• **Collected data**
━━━━━━━━━━━━━━━━━━━━━━━━━━━━━━
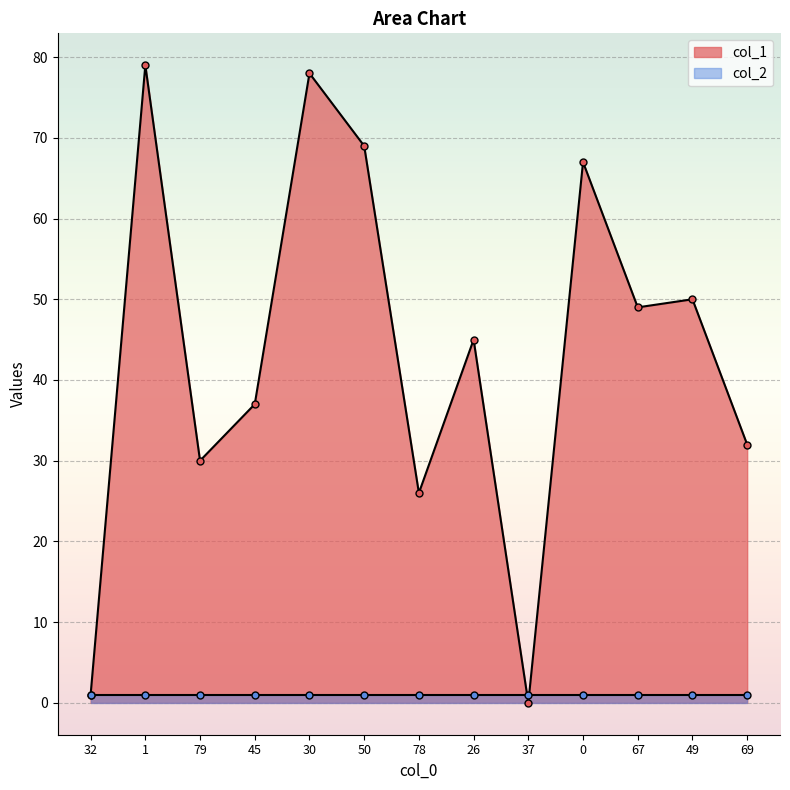

What is the label of the 5th point from the right?

37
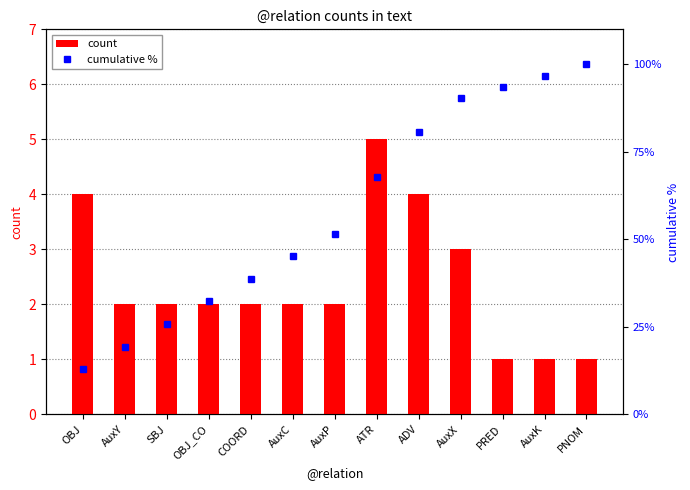

What position from the right is AuxX?

4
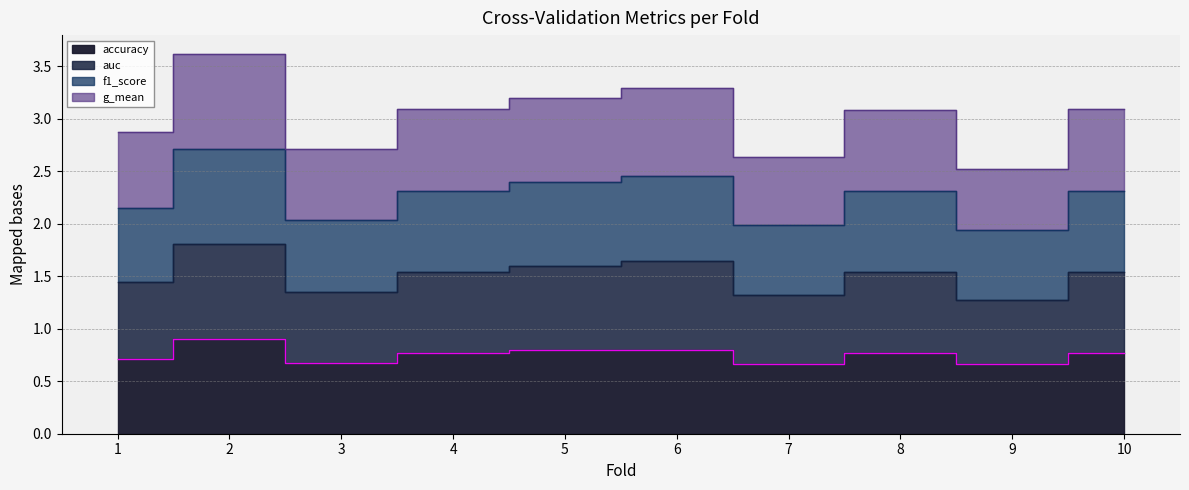

Which series changed the most between 5 and 10?

g_mean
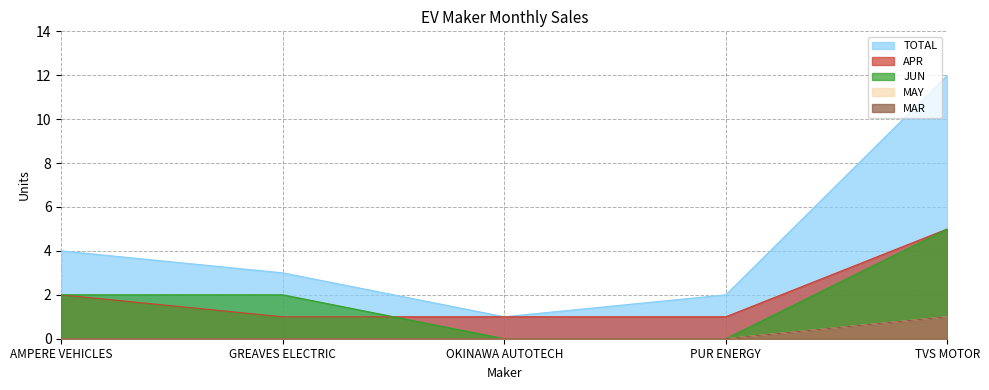

Count the MAY values in the range 0 to 1.

5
━━━━━━━━━━━━━━━━━━━━━━━━━━━━━━
Copy every one of the records above word for word, leaving out the pictures.

• **WRITTEN SOLUTION**
What is the label of the 5th point from the right?

37

What position from the right is AuxX?

4

Which series changed the most between 5 and 10?

g_mean

Count the MAY values in the range 0 to 1.

5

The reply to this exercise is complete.